I found Evie’s birthday present today. No, like the best presents, it found me.

This is how. I wake up, and she’s not there. I can smell something cooking so I lie waiting for my breakfast until I realize she isn’t coming up. Find her in the kitchen with Michael. Eating food I don’t recognize, something Michael has made. Look! Eyes shining, spearing what looks like a slice of fried banana on her fork. Plantain! I haven’t had plantain since I was a girl! Taste it.

Ashamed to say I pull a face. Say Yuk, as though it’s disgusting. It wasn’t. It wasn’t anything really. Just tasted of fried oil.
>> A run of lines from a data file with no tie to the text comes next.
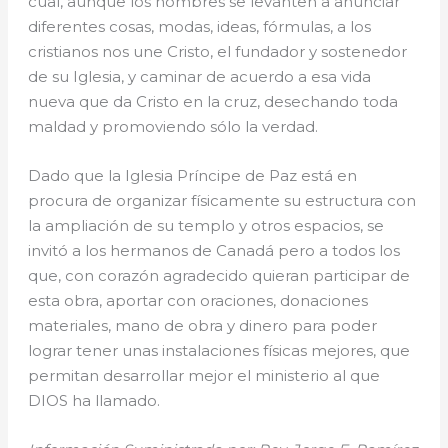
cual, aunque los hombres se levanten a anunciar
diferentes cosas, modas, ideas, fórmulas, a los
cristianos nos une Cristo, el fundador y sostenedor
de su Iglesia, y caminar de acuerdo a esa vida
nueva que da Cristo en la cruz, desechando toda
maldad y promoviendo sólo la verdad.
Dado que la Iglesia Príncipe de Paz está en
procura de organizar físicamente su estructura con
la ampliación de su templo y otros espacios, se
invitó a los hermanos de Canadá pero a todos los
que, con corazón agradecido quieran participar de
esta obra, aportar con oraciones, donaciones
materiales, mano de obra y dinero para poder
lograr tener unas instalaciones físicas mejores, que
permitan desarrollar mejor el ministerio al que
DIOS ha llamado.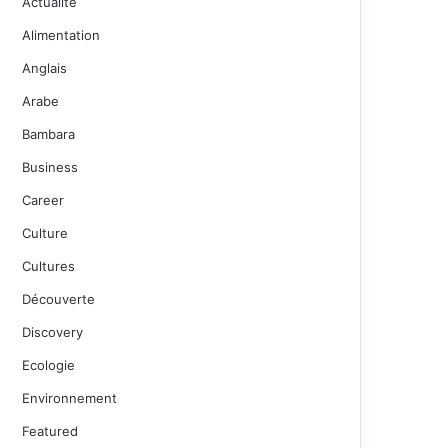
Actualité
Alimentation
Anglais
Arabe
Bambara
Business
Career
Culture
Cultures
Découverte
Discovery
Ecologie
Environnement
Featured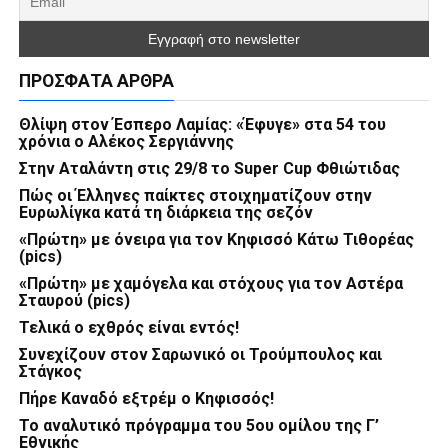
ΠΡΌΣΦΑΤΑ ΆΡΘΡΑ
Θλίψη στον Έσπερο Λαμίας: «Έφυγε» στα 54 του
χρόνια ο Αλέκος Σεργιάννης
Στην Αταλάντη στις 29/8 το Super Cup Φθιώτιδας
Πώς οι Έλληνες παίκτες στοιχηματίζουν στην
Ευρωλίγκα κατά τη διάρκεια της σεζόν
«Πρώτη» με όνειρα για τον Κηφισσό Κάτω Τιθορέας
(pics)
«Πρώτη» με χαμόγελα και στόχους για τον Αστέρα
Σταυρού (pics)
Τελικά ο εχθρός είναι εντός!
Συνεχίζουν στον Σαρωνικό οι Τρούμπουλος και
Στάγκος
Πήρε Καναδό εξτρέμ ο Κηφισσός!
Το αναλυτικό πρόγραμμα του 5ου ομίλου της Γ’
Εθνικής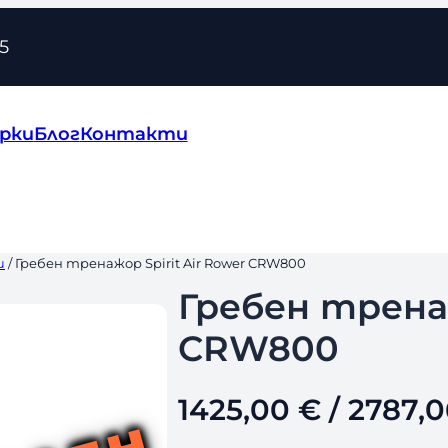
5
рки
Блог
Контакти
и
/ Гребен тренажор Spirit Air Rower CRW800
Гребен тренаж
CRW800
1425,00
€
/ 2787,0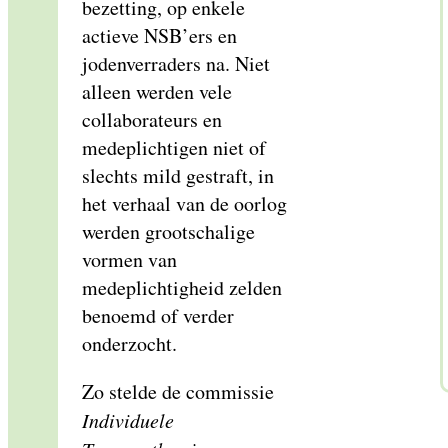
bezetting, op enkele
actieve NSB’ers en
jodenverraders na. Niet
alleen werden vele
collaborateurs en
medeplichtigen niet of
slechts mild gestraft, in
het verhaal van de oorlog
werden grootschalige
vormen van
medeplichtigheid zelden
benoemd of verder
onderzocht.
Zo stelde de commissie
Individuele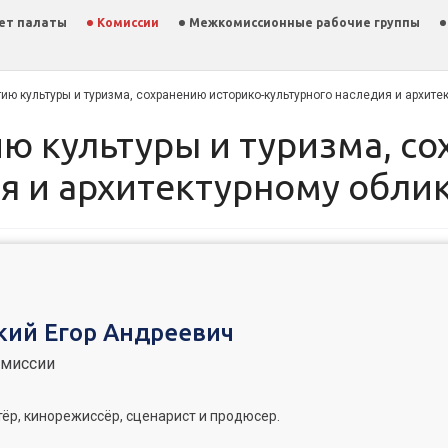
ет палаты
Комиссии
Межкомиссионные рабочие группы
ию культуры и туризма, сохранению историко-культурного наследия и архите
я и архитектурному обли
кий Егор Андреевич
омиссии
ёр, кинорежиссёр, сценарист и продюсер.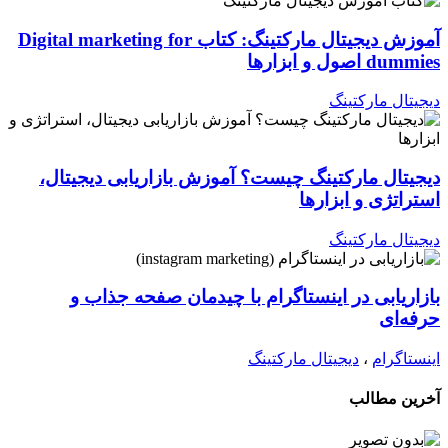
آموزش دیجیتال مارکتینگ: کتاب Digital marketing for
dummies اصول و ابزارها
دیجیتال مارکتینگ
دیجیتال مارکتینگ چیست؟ آموزش بازاریابی دیجیتال،
استراتژی و ابزارها
دیجیتال مارکتینگ
بازاریابی در اینستاگرام با چیدمان صفحه جذاب و
حرفه‌ای
اینستاگرام
،
دیجیتال مارکتینگ
آخرین مطالب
Michael says they’re celebrating. That cat has this habit of never giving you quite enough information, so that you have almost to ask for it, and he makes you feel you’ve begged it off him. So I don’t ask what they’re celebrating and leave them to it. I go looking for Evie’s birthday present. No money. And I don’t want to lift it. Go down Trafalgar Square — a couple of hours’ statue-ing. Walk up Charing Cross Road and into all the second-hand bookshops. I want something big and antique with beautiful engravings. I find an edition of Paul et Virginie! One lovely engraving of them both, the same one from the box of matches. Paul stripped to the waist, trousers rolled up to his knees. Standing on a rock in the middle of a swollen river, trying to cross it, Virginie on his back. But I hadn’t enough money. Too late to earn more, so I walked until I hit Bloomsbury. That dusty part of the city left me feeling thirsty so I walked up Rosebery Avenue to Angel, then all the way along Upper Street, heading, I realized when I got there, for the William Camden. Had half a bitter I lingered over, exchanging humid glances with the boy (all eyes and lips) behind the bar. He came out to collect empties and as he leaned over to wipe my table I told him to follow me out back. A good cock, thick and hard. Nice surprise and all the hotter from someone so slight and pretty. I sat on a bin and sucked him, not off though. Brought him close — brought me close — then stood up, hitched up my dress. He slid my panties down then stayed there, licking. The sweetest tongue. Then we fucked, kissing. I came quick on that cock, quicker than I wanted, he held off for as long as he could but I saw it in his eyes when he just couldn’t any longer, and it was during his sharp last reflexive shudders, almost piercing, that I saw it, in a cardboard box full of junk by the bins. The tape recorder. After we had finished and he’d gone back inside, I picked up the tape recorder and put it in my bag.